MathJax

MathJax

Tuesday, June 24, 2014

Trying out some techniques from Coursera Machine Learning Class

I finished the Machine Learning course from Andrew Ng on Coursera recently. The last topic he covered in the course was on recommender systems. There was a technique he described that involved multiplying a matrix of user preferences by a matrix of movie scores to fill in data on movies which had not been rated, and to allow the system to make recommendations for movies the users had not seen.  It immediately occured to me that this should be a general method one could use to fill in missing data in many sorts of situations.  I decided that I would need to investigate the technique further after the class ended.  I would try to find some relatively simple data file and see how one would go about applying the technique to it.  During a lecture, professor Andrew Ng mentioned that the technique he was describing was known as Low Rank Matrix Factorization.  I did a bit of web searching and found more information under "Low Rank Matrix Reconstruction."

When I had some free time, I went straight to the UC Irvine Machine Learning Lab website to see if I could find some relatively simple, real world data to try the technique on.  I found a data file on cardiac arrhythmia which seemed about right for a test: not too big, a fair amount of missing data, mostly numeric, and possibly low rank.  I know nothing about electro-cardiogram procedures, but thanks to Wikipedia, I discovered that they involved recording data through twelve leads.  The data file itself has 279 attributes recorded for 452 individuals.  In principle, all these 279 attributes should be created by some mixture of the twelve variables of the different leads, so this data should definitely be a low rank matrix, and possible to reconstruct using one method or another.

First I needed to do some data munging on the file. Beginning with code I found at:

http://www.togaware.com/datamining/survivor/Cardiac_Arrhythmia.html


I wrote some code in R to label all the variables, remove non-numeric columns, split the sample into training and test sets, and save the results into Rdata files.

Setup.R

First, I tried running svd() on the dataset with all NA's removed. This reduced the dataset to only 68 complete rows, but it seemed likely to give me some idea of how many features there would be in an optimal basis.



Eyeballing things, it seems as though 10 to 20 features would be a reasonable reduced basis, at least from the complete data examples.  This is good, since it does not obviously conflict with the number of leads used in the apparatus, which is the reason to settle on this number of parameters. It seems that we should be able to apply the method of minimizing parameters to this data to recover the NA values.

So on to the code which should let us try this in R. First, a file of which specifies the cost and gradient functions for optim(), then a script to run them and see whether this approach recovers missing values which we have zeroed out ourselves for a test.

CollaborativeFiltering.R


Test.R

The functions in CollaborativeFiltering.R are a basic translation of what I wrote in the Coursera Machine Learning class from MATLAB, or octave, to R.

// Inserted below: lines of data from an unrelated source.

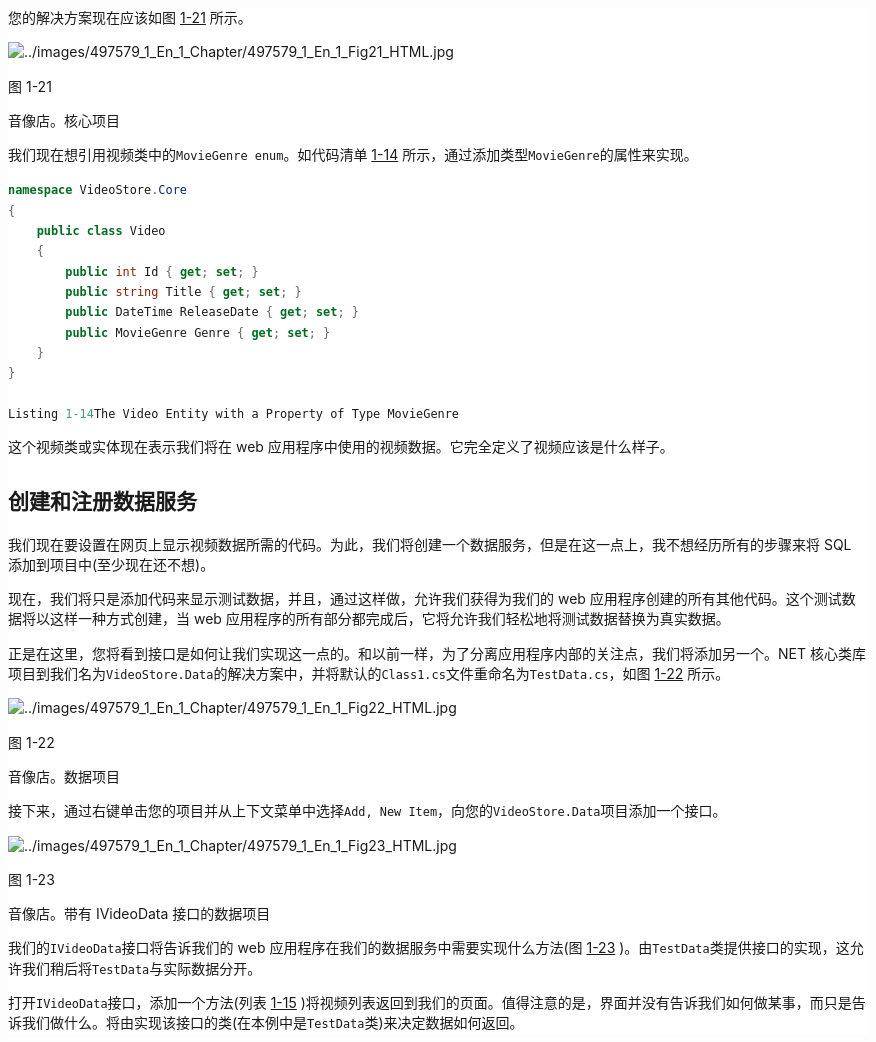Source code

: 您的解决方案现在应该如图 [1-21](#Fig21) 所示。

![../images/497579_1_En_1_Chapter/497579_1_En_1_Fig21_HTML.jpg](../images/497579_1_En_1_Chapter/497579_1_En_1_Fig21_HTML.jpg)

图 1-21

音像店。核心项目

我们现在想引用视频类中的`MovieGenre enum`。如代码清单 [1-14](#PC14) 所示，通过添加类型`MovieGenre`的属性来实现。

```cs
namespace VideoStore.Core
{
    public class Video
    {
        public int Id { get; set; }
        public string Title { get; set; }
        public DateTime ReleaseDate { get; set; }
        public MovieGenre Genre { get; set; }
    }
}

Listing 1-14The Video Entity with a Property of Type MovieGenre

```

这个视频类或实体现在表示我们将在 web 应用程序中使用的视频数据。它完全定义了视频应该是什么样子。

## 创建和注册数据服务

我们现在要设置在网页上显示视频数据所需的代码。为此，我们将创建一个数据服务，但是在这一点上，我不想经历所有的步骤来将 SQL 添加到项目中(至少现在还不想)。

现在，我们将只是添加代码来显示测试数据，并且，通过这样做，允许我们获得为我们的 web 应用程序创建的所有其他代码。这个测试数据将以这样一种方式创建，当 web 应用程序的所有部分都完成后，它将允许我们轻松地将测试数据替换为真实数据。

正是在这里，您将看到接口是如何让我们实现这一点的。和以前一样，为了分离应用程序内部的关注点，我们将添加另一个。NET 核心类库项目到我们名为`VideoStore.Data`的解决方案中，并将默认的`Class1.cs`文件重命名为`TestData.cs`，如图 [1-22](#Fig22) 所示。

![../images/497579_1_En_1_Chapter/497579_1_En_1_Fig22_HTML.jpg](../images/497579_1_En_1_Chapter/497579_1_En_1_Fig22_HTML.jpg)

图 1-22

音像店。数据项目

接下来，通过右键单击您的项目并从上下文菜单中选择`Add, New Item`，向您的`VideoStore.Data`项目添加一个接口。

![../images/497579_1_En_1_Chapter/497579_1_En_1_Fig23_HTML.jpg](../images/497579_1_En_1_Chapter/497579_1_En_1_Fig23_HTML.jpg)

图 1-23

音像店。带有 IVideoData 接口的数据项目

我们的`IVideoData`接口将告诉我们的 web 应用程序在我们的数据服务中需要实现什么方法(图 [1-23](#Fig23) )。由`TestData`类提供接口的实现，这允许我们稍后将`TestData`与实际数据分开。

打开`IVideoData`接口，添加一个方法(列表 [1-15](#PC15) )将视频列表返回到我们的页面。值得注意的是，界面并没有告诉我们如何做某事，而只是告诉我们做什么。将由实现该接口的类(在本例中是`TestData`类)来决定数据如何返回。
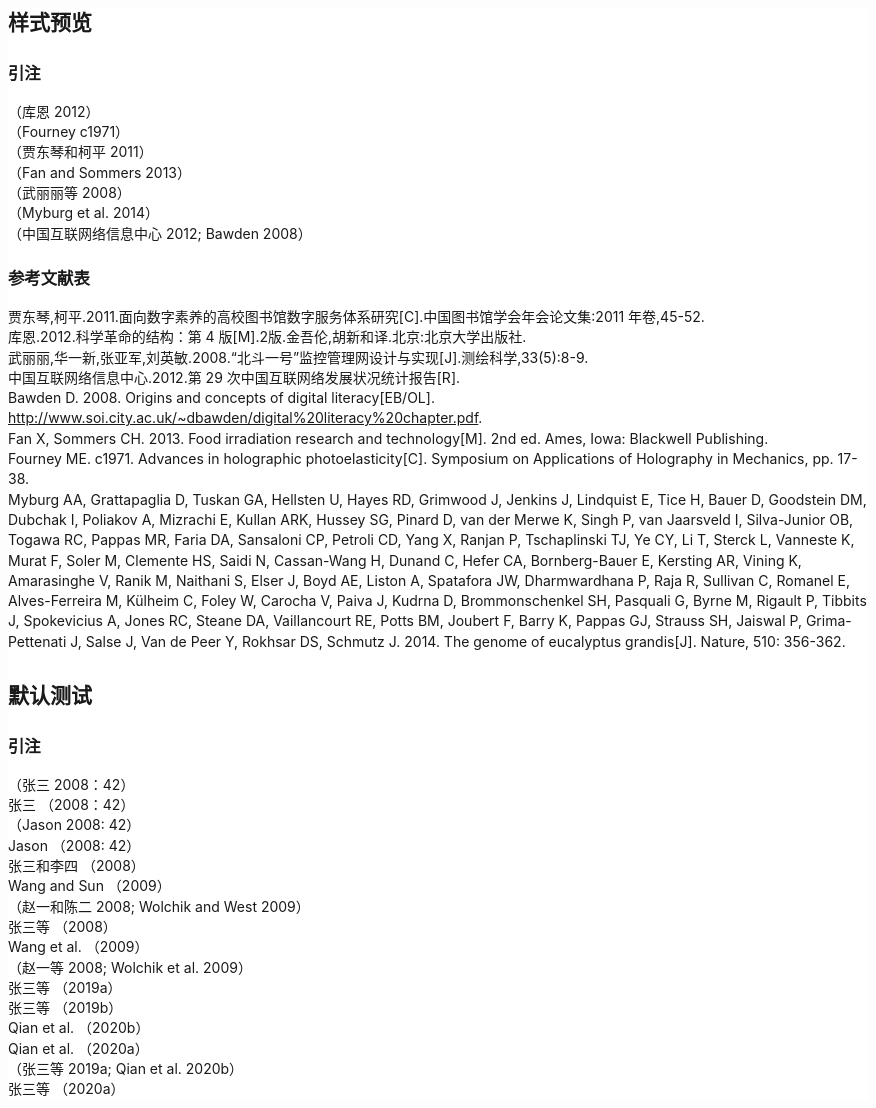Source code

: 





## 样式预览

### 引注

（库恩 2012）<br>
（Fourney c1971）<br>
（贾东琴和柯平 2011）<br>
（Fan and Sommers 2013）<br>
（武丽丽等 2008）<br>
（Myburg et al. 2014）<br>
（中国互联网络信息中心 2012; Bawden 2008）<br>


### 参考文献表

<div class="csl-bib-body maxoffset-0 second-field-align-false hangingindent-true">
  <div class="csl-entry">贾东琴,柯平.2011.面向数字素养的高校图书馆数字服务体系研究[C].中国图书馆学会年会论文集:2011 年卷,45-52.</div>
  <div class="csl-entry">库恩.2012.科学革命的结构：第 4 版[M].2版.金吾伦,胡新和译.北京:北京大学出版社.</div>
  <div class="csl-entry">武丽丽,华一新,张亚军,刘英敏.2008.“北斗一号”监控管理网设计与实现[J].测绘科学,33(5):8-9.</div>
  <div class="csl-entry">中国互联网络信息中心.2012.第 29 次中国互联网络发展状况统计报告[R].</div>
  <div class="csl-entry">Bawden D. 2008. Origins and concepts of digital literacy[EB/OL]. <a href="http://www.soi.city.ac.uk/~dbawden/digital%20literacy%20chapter.pdf">http://www.soi.city.ac.uk/~dbawden/digital%20literacy%20chapter.pdf</a>.</div>
  <div class="csl-entry">Fan X, Sommers CH. 2013. Food irradiation research and technology[M]. 2nd ed. Ames, Iowa: Blackwell Publishing.</div>
  <div class="csl-entry">Fourney ME. c1971. Advances in holographic photoelasticity[C]. Symposium on Applications of Holography in Mechanics, pp. 17-38.</div>
  <div class="csl-entry">Myburg AA, Grattapaglia D, Tuskan GA, Hellsten U, Hayes RD, Grimwood J, Jenkins J, Lindquist E, Tice H, Bauer D, Goodstein DM, Dubchak I, Poliakov A, Mizrachi E, Kullan ARK, Hussey SG, Pinard D, van der Merwe K, Singh P, van Jaarsveld I, Silva-Junior OB, Togawa RC, Pappas MR, Faria DA, Sansaloni CP, Petroli CD, Yang X, Ranjan P, Tschaplinski TJ, Ye CY, Li T, Sterck L, Vanneste K, Murat F, Soler M, Clemente HS, Saidi N, Cassan-Wang H, Dunand C, Hefer CA, Bornberg-Bauer E, Kersting AR, Vining K, Amarasinghe V, Ranik M, Naithani S, Elser J, Boyd AE, Liston A, Spatafora JW, Dharmwardhana P, Raja R, Sullivan C, Romanel E, Alves-Ferreira M, Külheim C, Foley W, Carocha V, Paiva J, Kudrna D, Brommonschenkel SH, Pasquali G, Byrne M, Rigault P, Tibbits J, Spokevicius A, Jones RC, Steane DA, Vaillancourt RE, Potts BM, Joubert F, Barry K, Pappas GJ, Strauss SH, Jaiswal P, Grima-Pettenati J, Salse J, Van de Peer Y, Rokhsar DS, Schmutz J. 2014. The genome of eucalyptus grandis[J]. Nature, 510: 356-362.</div>
</div>

## 默认测试

### 引注

（张三 2008：42）<br>
张三 （2008：42）<br>
（Jason 2008: 42）<br>
Jason （2008: 42）<br>
张三和李四 （2008）<br>
Wang and Sun （2009）<br>
（赵一和陈二 2008; Wolchik and West 2009）<br>
张三等 （2008）<br>
Wang et al. （2009）<br>
（赵一等 2008; Wolchik et al. 2009）<br>
张三等 （2019a）<br>
张三等 （2019b）<br>
Qian et al. （2020b）<br>
Qian et al. （2020a）<br>
（张三等 2019a; Qian et al. 2020b）<br>
张三等 （2020a）<br>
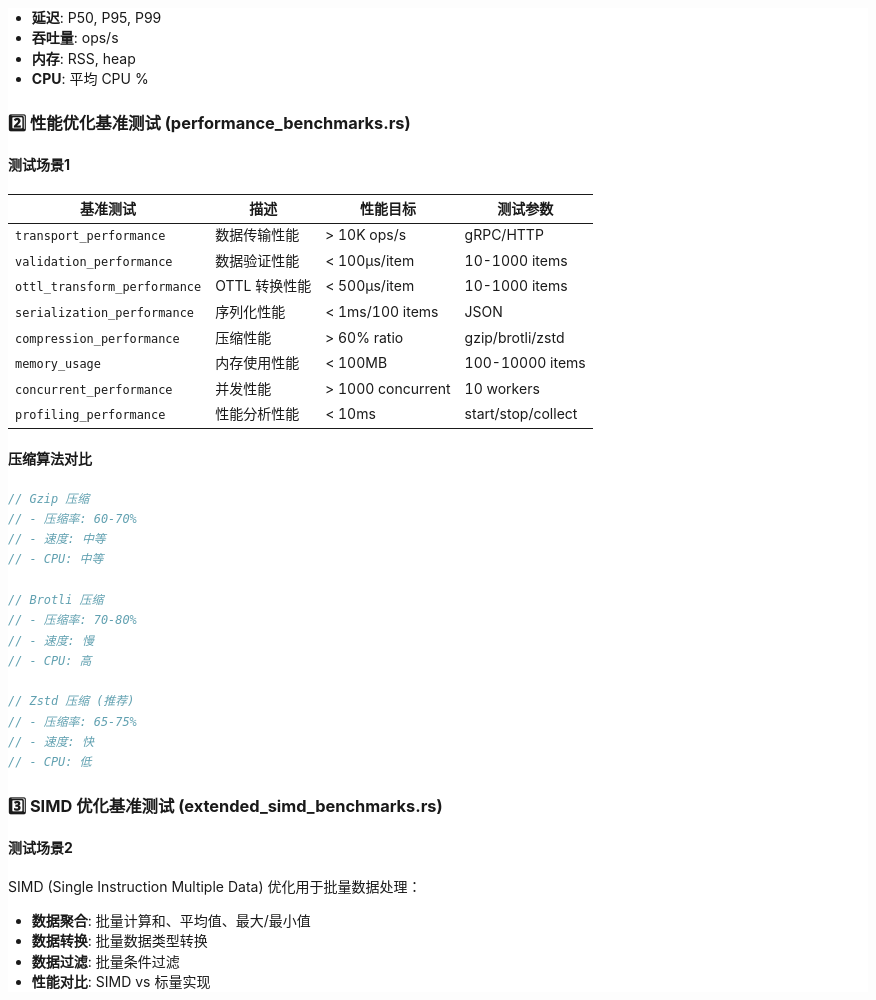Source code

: - **延迟**: P50, P95, P99
- **吞吐量**: ops/s
- **内存**: RSS, heap
- **CPU**: 平均 CPU %

### 2️⃣ 性能优化基准测试 (performance_benchmarks.rs)

#### 测试场景1

| 基准测试 | 描述 | 性能目标 | 测试参数 |
|---------|------|---------|---------|
| `transport_performance` | 数据传输性能 | > 10K ops/s | gRPC/HTTP |
| `validation_performance` | 数据验证性能 | < 100μs/item | 10-1000 items |
| `ottl_transform_performance` | OTTL 转换性能 | < 500μs/item | 10-1000 items |
| `serialization_performance` | 序列化性能 | < 1ms/100 items | JSON |
| `compression_performance` | 压缩性能 | > 60% ratio | gzip/brotli/zstd |
| `memory_usage` | 内存使用性能 | < 100MB | 100-10000 items |
| `concurrent_performance` | 并发性能 | > 1000 concurrent | 10 workers |
| `profiling_performance` | 性能分析性能 | < 10ms | start/stop/collect |

#### 压缩算法对比

```rust
// Gzip 压缩
// - 压缩率: 60-70%
// - 速度: 中等
// - CPU: 中等

// Brotli 压缩
// - 压缩率: 70-80%
// - 速度: 慢
// - CPU: 高

// Zstd 压缩 (推荐)
// - 压缩率: 65-75%
// - 速度: 快
// - CPU: 低
```

### 3️⃣ SIMD 优化基准测试 (extended_simd_benchmarks.rs)

#### 测试场景2

SIMD (Single Instruction Multiple Data) 优化用于批量数据处理：

- **数据聚合**: 批量计算和、平均值、最大/最小值
- **数据转换**: 批量数据类型转换
- **数据过滤**: 批量条件过滤
- **性能对比**: SIMD vs 标量实现
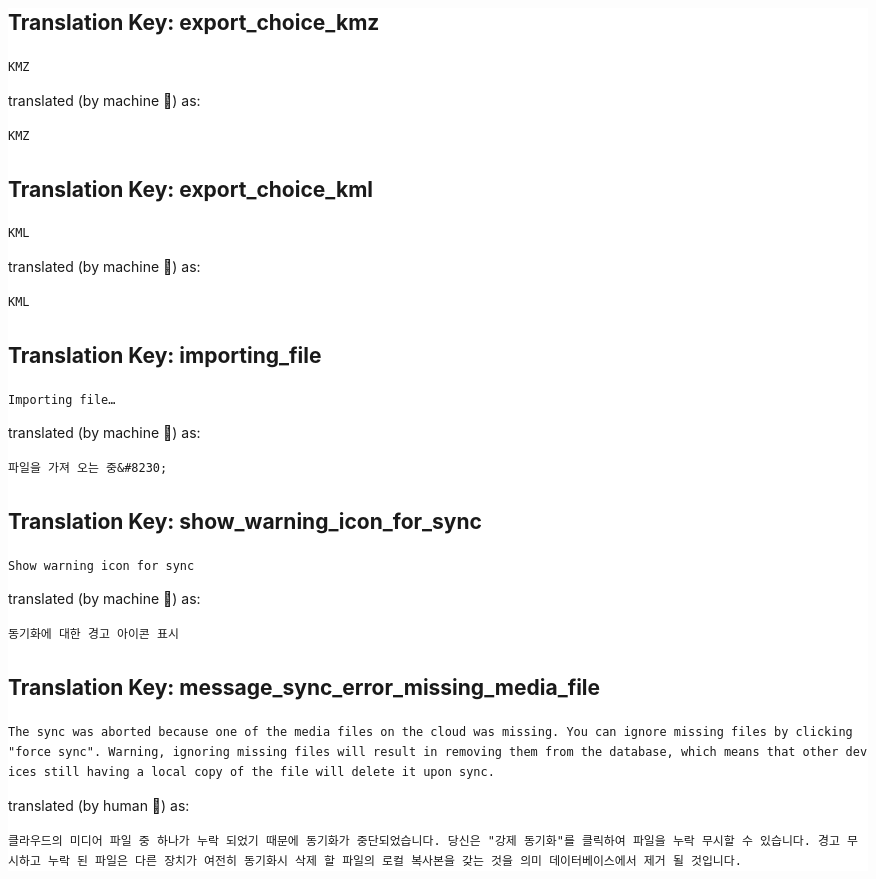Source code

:
## Translation Key: export_choice_kmz
```
KMZ
```
translated (by machine 🤖) as:
```
KMZ
```


## Translation Key: export_choice_kml
```
KML
```
translated (by machine 🤖) as:
```
KML
```


## Translation Key: importing_file
```
Importing file…
```
translated (by machine 🤖) as:
```
파일을 가져 오는 중&#8230;
```


## Translation Key: show_warning_icon_for_sync
```
Show warning icon for sync
```
translated (by machine 🤖) as:
```
동기화에 대한 경고 아이콘 표시
```


## Translation Key: message_sync_error_missing_media_file
```
The sync was aborted because one of the media files on the cloud was missing. You can ignore missing files by clicking "force sync". Warning, ignoring missing files will result in removing them from the database, which means that other devices still having a local copy of the file will delete it upon sync.
```
translated (by human 👀) as:
```
클라우드의 미디어 파일 중 하나가 누락 되었기 때문에 동기화가 중단되었습니다. 당신은 "강제 동기화"를 클릭하여 파일을 누락 무시할 수 있습니다. 경고 무시하고 누락 된 파일은 다른 장치가 여전히 동기화시 삭제 할 파일의 로컬 복사본을 갖는 것을 의미 데이터베이스에서 제거 될 것입니다.
```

Regrettably, none of this worked quite as I had thought. First, I had a bit of a struggle with optim() just understanding how one should use it with two entire matrices as a parameter. I decided that I should just flatten everything to a vector, just as I had in octave. Then, much more confusing, I found that optim() was zeroing out the entire second matrix. Since the process requires that one multiply matrix X * Theta' to regenerate the data matrix, this would not work at all. I found that when I fed the data in without any sort of normalizing, (which was required at least by the course lectures), I got back two matrices, but when I touch the data in any way, (either by dividing by the max of each feature or subtracting the average), the second matrix came back filled with zeros. This was quite useless for a method that required multiplying one matrix by another.

Since I wasn't having success with R, I decided to return to the original octave code, and see whether the method worked on this data. Unfortunately, it did not work there any better. The code ran and produced a matrix of the proper dimensions of cardiac readings by patients, but the numbers were not even the same order of magnitude at many points in the regenerated matrix.

Some things which occur to me:
The movie score matrix was very simple. It was composed of integers between 1 and 5 with many missing data points. Next, the problem that was being solved wasn't actually restoring data, it was yet another classification problem. There are two classes which a movie can belong to in this problem, these being interesting, and uninteresting. We don't need to accurately construct an unknown score, we only need to sort this particular movie into one class or the other. I hadn't been aware that I was actually solving a classification problem while I was working through the code for class. In fact, classification problems seem to be the only sort of problems Machine Learning concerns itself with at least by the course material for this class. This again is something that I had not noticed until I started working on this data set. Possibly this method could be improved by adding another variable like the lambda to push down on the mean squared error section of the code, but it would probably be best to try another approach. I read of a method that involved reconstructing a matrix by minimizing the sum of the singular values returned by svd(). This seems more likely. I might try this, as well as trying a neural net and K-means on this data set if I have some more free time.